Transcribe only the lines of the listing below from the one holding "contact2_mean, 18: 110 -> 140" through the one holding "mean log likelihood (MAF after HPO), open: -18.09", inclusive, without any change.

---- MATERIAL FOR THE TASK

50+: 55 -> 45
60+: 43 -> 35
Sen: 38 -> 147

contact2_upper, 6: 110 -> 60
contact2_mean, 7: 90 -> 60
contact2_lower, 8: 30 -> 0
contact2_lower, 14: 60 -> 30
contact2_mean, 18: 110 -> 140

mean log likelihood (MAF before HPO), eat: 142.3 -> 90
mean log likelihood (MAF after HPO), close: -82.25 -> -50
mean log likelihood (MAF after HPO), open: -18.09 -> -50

--------
---- MATERIAL FOR THE TASK

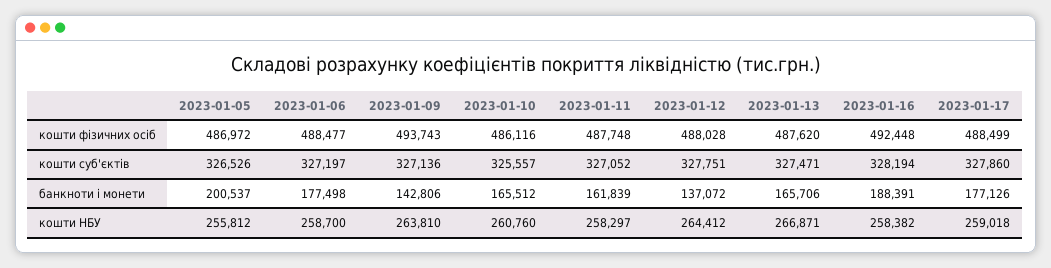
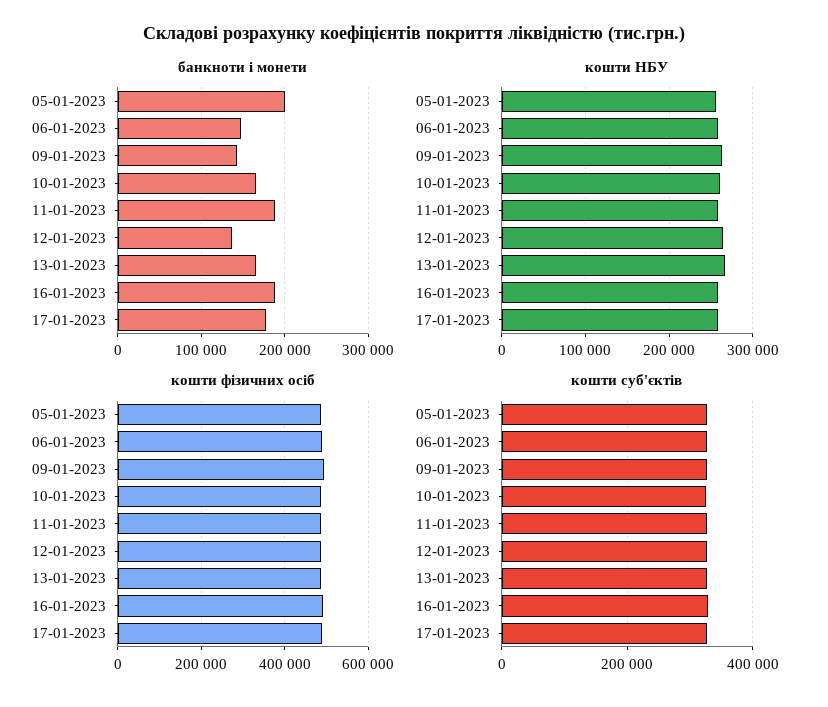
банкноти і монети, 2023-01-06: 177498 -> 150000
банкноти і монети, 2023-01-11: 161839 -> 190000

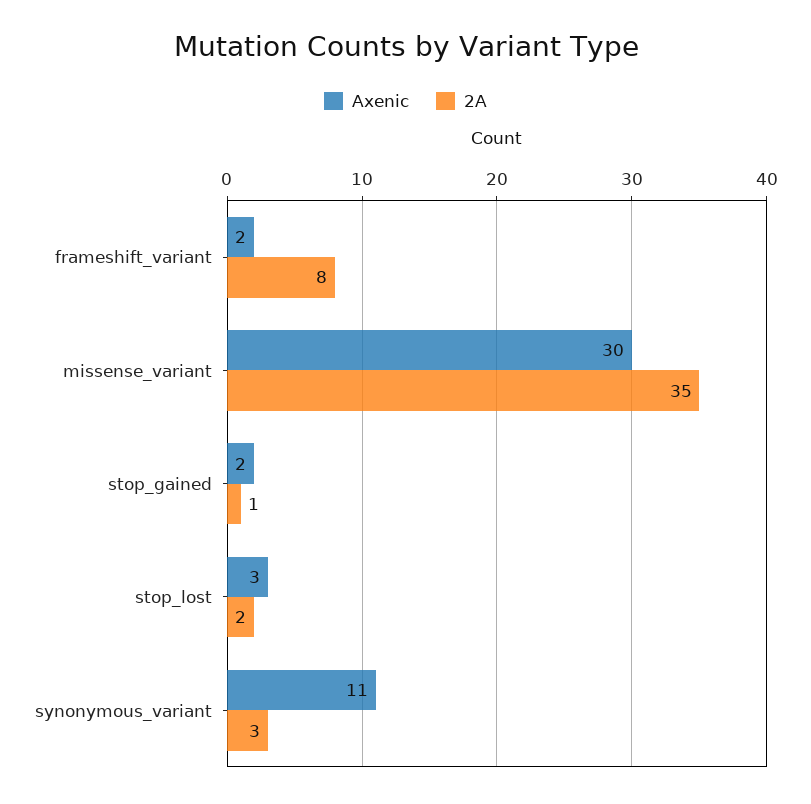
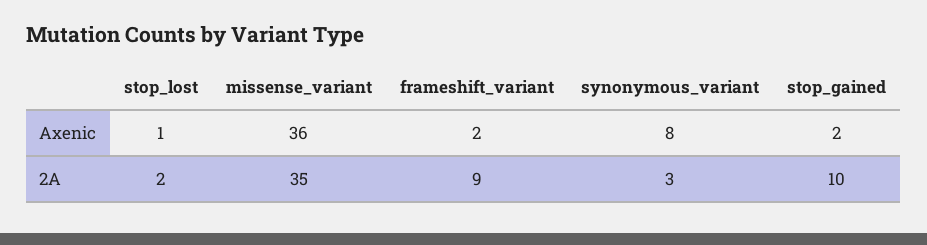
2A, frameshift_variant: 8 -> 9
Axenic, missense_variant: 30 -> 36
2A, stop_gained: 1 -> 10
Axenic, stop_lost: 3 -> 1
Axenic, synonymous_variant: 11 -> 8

--------

REPLY TO THE EXERCISE:
contact2_mean, 18: 110 -> 140

mean log likelihood (MAF before HPO), eat: 142.3 -> 90
mean log likelihood (MAF after HPO), close: -82.25 -> -50
mean log likelihood (MAF after HPO), open: -18.09 -> -50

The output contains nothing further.